The Immune System Vision

Looking ahead, Adam envisions a future where security becomes invisible to developers and organizations. “The big picture vision is we create that immune system,” he explains. “We say, hey, go build this awesome thing and put it on the capital I Internet. And Staris will review it, make it the best version it can from a security perspective and keep it safe so you can go build the next thing and the next thing and the next thing.”

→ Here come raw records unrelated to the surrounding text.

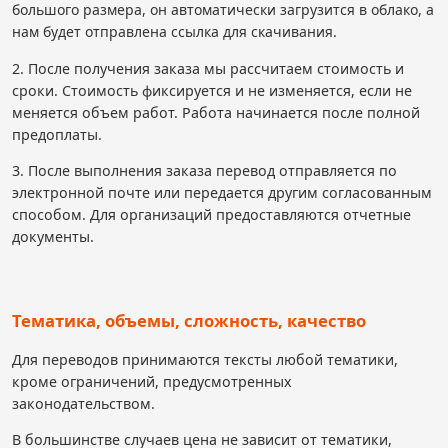
большого размера, он автоматически загрузится в облако, а
нам будет отправлена ссылка для скачивания.
2. После получения заказа мы рассчитаем стоимость и
сроки. Стоимость фиксируется и не изменяется, если не
меняется объем работ. Работа начинается после полной
предоплаты.
3. После выполнения заказа перевод отправляется по
электронной почте или передается другим согласованным
способом. Для организаций предоставляются отчетные
документы.
Тематика, объемы, сложность, качество
Для переводов принимаются тексты любой тематики,
кроме ограничений, предусмотренных
законодательством.
В большинстве случаев цена не зависит от тематики,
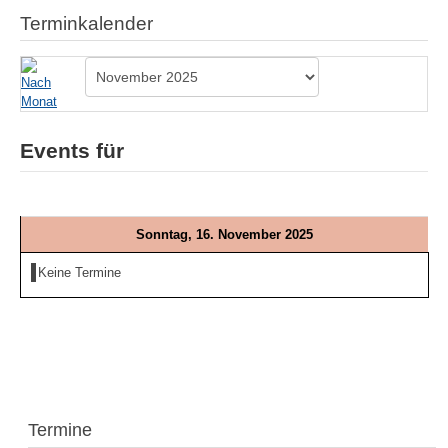
Terminkalender
Events für
Sonntag, 16. November 2025
Keine Termine
Termine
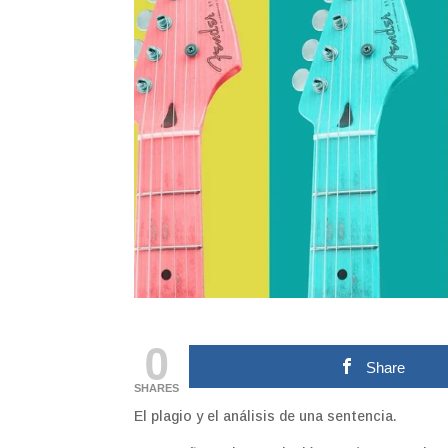
0
Share
SHARES
El plagio y el análisis de una sentencia.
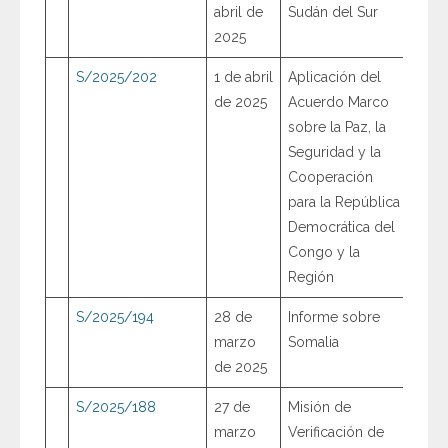
abril de
Sudán del Sur
2025
S/2025/202
1 de abril
Aplicación del
de 2025
Acuerdo Marco
sobre la Paz, la
Seguridad y la
Cooperación
para la República
Democrática del
Congo y la
Región
S/2025/194
28 de
Informe sobre
marzo
Somalia
de 2025
S/2025/188
27 de
Misión de
marzo
Verificación de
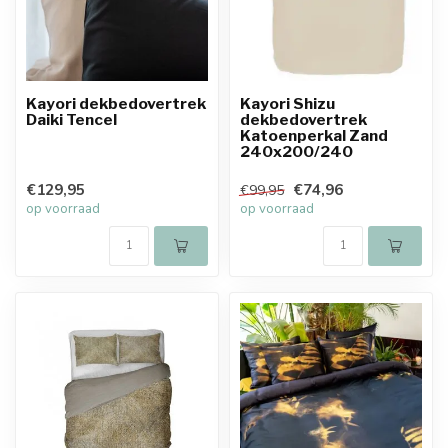
Kayori dekbedovertrek
Kayori Shizu
Daiki Tencel
dekbedovertrek
Katoenperkal Zand
240x200/240
€129,95
€74,96
€99,95
op voorraad
op voorraad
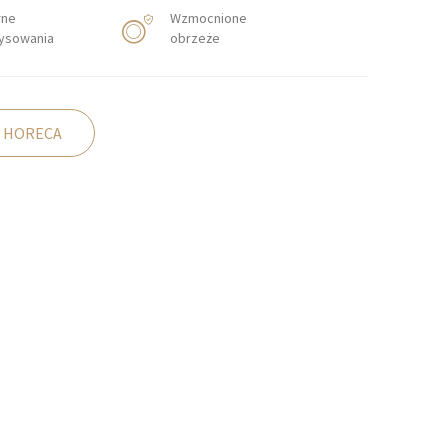
rne
Wzmocnione
rysowania
obrzeże
 HORECA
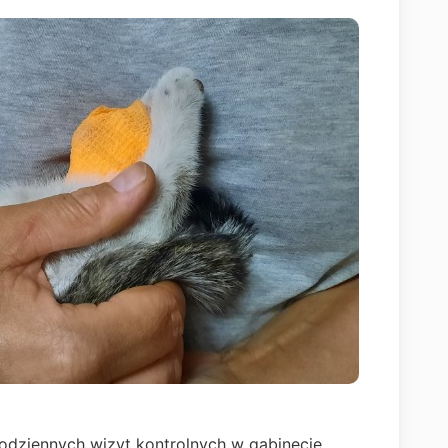
odziennych wizyt kontrolnych w gabinecie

This vision extends beyond traditional applications to encompass the full spectrum of internet-connected devices and systems. “We envision a version of Staris for your cell phone, for your applications, for your battleship, whatever that might be,” Adam says.

Lessons for B2B Founders

Staris AI’s journey offers several key insights for venture-backed B2B founders. Extensive customer discovery can reveal market needs that differ dramatically from initial assumptions. Sometimes the biggest opportunity lies not in creating new solutions, but in making existing problems smaller and more manageable.

The power of negative positioning in crowded markets cannot be understated—clearly articulating what you don’t do helps prospects understand your unique value faster than lengthy feature explanations.

Finally, the discipline to delay marketing expansion until achieving strong product-market fit, even with venture funding available, demonstrates the importance of building solid foundations before scaling.

As AI continues to reshape how software gets built and security threats evolve, companies like Staris AI are positioning themselves at the intersection of these massive technological shifts, ready to solve problems that will only grow more critical in the years ahead.